Es gibt in Mumble zwei Sonderfunktionen mit denen man mittels Shortcuts/Tastenkürzel kommunizieren kann:

  1. An einen Kanal “Rufen/Shout”, alle im eingestellten Kanal hören den Rufenden.
  2. An einen bestimmten Benutzer oder eine Benutzerliste “Flüstern/Whisper”; dies funktioniert auch, wenn der Flüsternde im Zielkanal keine Sprechberechtigung hat; vorausgesetzt er befindet sich außerhalb dieses Kanals.

    Ziel für Rufen oder Flüstern ...

    Ziel für Rufen oder Flüstern ...

Das Problem

Für diese zwei Funktionen gibt es in Mumble aber nur eine Berechtigung namens “Flüstern/Whisper”.
Jedoch regelt diese Berechtigung nicht die Funktion “Flüstern”, sondern die Funktion “Rufen/Shout”.

Berechtigung "Flüstern" in Mumble

Berechtigung "Flüstern" in Mumble

Und genau hier liegt das Problem. Man konnte bisher nicht Server seitig verhindern, dass Leute beliebige Benutzer auf dem Server vollspammen oder nerven, ohne dass es jemand anderes mitbekommt. Es half nur, wenn jeder genervte Benutzer selbst unter “Konfiguration -> Einstellungen -> Nachrichten” im Bereich Flüstern einen Haken gesetzt hat bei “Flüstern nur von Freunden akzeptieren”.
Dann konnte man nur angeflüstert/gerufen werden von Leuten denen man ein Herzchen verpasst hat.

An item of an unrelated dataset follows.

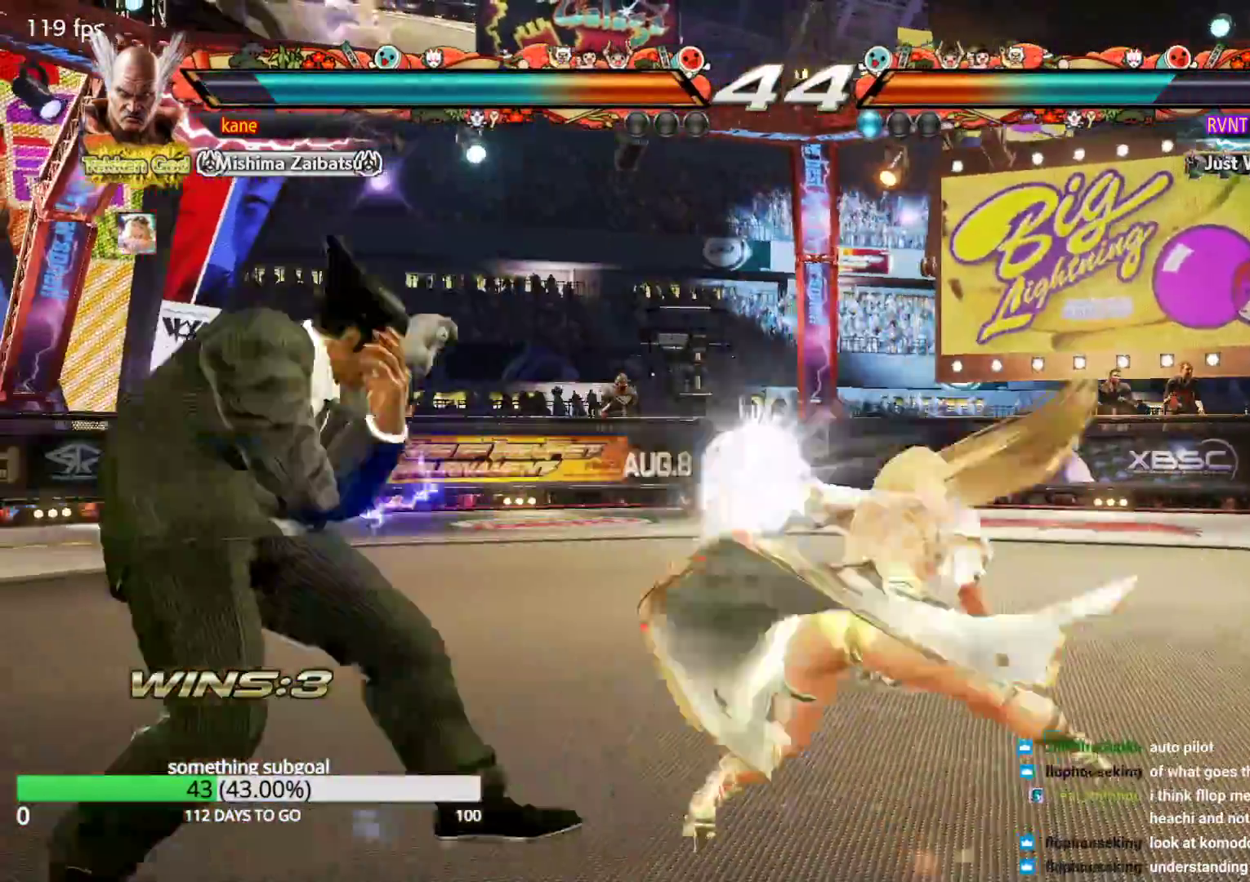
{"buttons": [], "left_stick": "left", "events": [[167, "left_stick", "center"], [267, "left_stick", "left"]]}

Wenn man angeflüstert wird oder jemand an den Kanal ruft, dann erkennt man dies an der Farbe des Mundes in Mumble:

Verschiedene Farben je nach Funktion

Verschiedene Farben je nach Funktion

Z.B. flüstert hier der “Bot” an Natenom:

Bot flüstert an Natenom

Bot flüstert an Natenom

Die (Er)Lösung

Nun endlich durch einen Patch von Benjamin Jemlich kann man auch das echte Flüstern Server-weit unterbinden, sofern man sich den Server aus dem Git-Archiv selbst übersetzt oder den nächsten Murmur-Snapshot installiert.
Ein Entzug der Berechtigung “Flüstern/Whisper” hat dann zur Folge, dass sowohl “Rufen” als auch “Flüstern” unterbunden werden.

Dankeschön :)

Zum Einrichten von legitim eingesetzten Flüster- und Ruf-Funktionen gibt es im Wiki eine kurze Beschreibung.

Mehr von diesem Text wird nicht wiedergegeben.